WASHINGTON (Reuters) – Congress plans to scrutinize why the United States waited so many days to ground all Boeing Co 737 MAX jets involved in Sunday’s crash in Ethiopia as other countries and airlines acted more quickly.
FILE PHOTO: An American Airlines Boeing 737 Max 8, on a flight from Miami to New York City, comes in for landing at LaGuardia Airport in New York, U.S., March 12, 2019. REUTERS/Shannon Stapleton/File Photo
The Federal Aviation Administration said the order on Wednesday was the result of “new evidence collected at the site and analyzed today” and “newly refined satellite data” that Canada had cited earlier in its decision to halt flights.
The FAA did not disclose the new evidence at the scene but said it was “the missing pieces” that aligned the track of the two fatal Boeing 737 MAX 8 crashes since October.
For decades, the United States has led the world in aviation safety, often setting standards that were later adopted by other countries. The agency came under heavy criticism from U.S. lawmakers and others who questioned why the FAA waited so long to ground the Boeing 737 MAX.
FAA officials plan to brief lawmakers Thursday, two people familiar with the matter told Reuters.
While President Donald Trump announced the ban on television, acting FAA Administrator Dan Elwell said he made the decision with the support of Transportation Secretary Elaine Chao.
“We were resolute in our position that we would not take action until we had data to support taking action,” Elwell told reporters. “That data coalesced today and we made the call.”
Canada grounded the planes earlier on Wednesday while the European Union acted on Tuesday. China and some airlines ordered the planes not to fly within hours of the crash on Sunday.
As of Wednesday night, regulators in Argentina and Mexico had not grounded planes.
House Transportation and Infrastructure Committee Chairman Peter DeFazio, a Democrat, said “it has become abundantly clear to us that not only should the 737 MAX be grounded but also that there must be a rigorous investigation into why the aircraft, which has critical safety systems that did not exist on prior models, was certified without requiring additional pilot training.”
Elwell said Wednesday he was confident in the 737’s certification.
The Senate Commerce Committee also plans to hold a hearing as early as April. Senator Ted Cruz said he plans “to investigate these crashes, determine their contributing factors, and ensure that the United States aviation industry remains the safest in the world.”
The grounding was an abrupt reversal as the United States had repeatedly insisted the airplane was safe to fly even as regulators and airlines around the world grounded the airplane.
Trump spoke to Boeing Chief Executive Dennis Muilenburg on Wednesday before the announcement.
United Airlines, American Airlines and Southwest Airlines Co all fly versions of the 737 MAX and immediately halted flights on Wednesday.
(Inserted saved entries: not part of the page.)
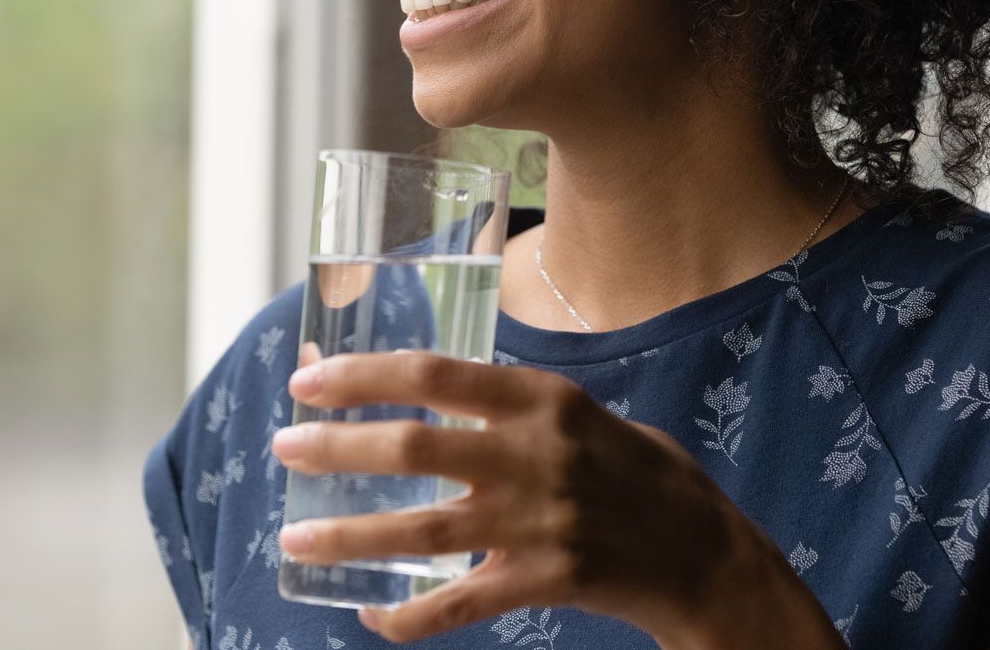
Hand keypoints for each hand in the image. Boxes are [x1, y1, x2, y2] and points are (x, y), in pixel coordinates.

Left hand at [270, 345, 838, 646]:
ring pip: (421, 526)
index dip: (365, 376)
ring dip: (349, 533)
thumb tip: (430, 393)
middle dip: (338, 447)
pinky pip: (459, 602)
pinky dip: (407, 615)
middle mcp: (537, 452)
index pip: (437, 373)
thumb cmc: (640, 474)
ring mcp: (540, 519)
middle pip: (415, 444)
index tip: (310, 380)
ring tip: (294, 539)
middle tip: (284, 448)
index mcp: (544, 398)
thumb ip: (514, 408)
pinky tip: (367, 613)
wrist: (705, 552)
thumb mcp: (584, 415)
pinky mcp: (546, 579)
American, with 24 737 MAX airplanes, said it will be “working to re-book customers as quickly as possible, and we apologize for any inconvenience.”
Boeing said it supported the action to temporarily ground 737 max operations after it consulted with the FAA, NTSB and its customers. Boeing shares were down 2 percent.
The shift came less than a day after U.S. regulators had again insisted the plane was safe. Even Chao flew aboard a 737 MAX on Tuesday.
The FAA plans to mandate design changes by April that have been in the works for months for the 737 MAX 8 fleet. Boeing said late Monday it will deploy a software upgrade across the 737 MAX 8 fleet “in the coming weeks.”
The company confirmed it had for several months “been developing a flight control software enhancement for the 737 MAX, designed to make an already safe aircraft even safer.”
The FAA said the changes will “provide reduced reliance on procedures associated with required pilot memory items.”
Elwell said Wednesday he was hopeful software improvements “will be ready in a couple months” after testing and evaluation is completed by the FAA of what he called a “software patch.”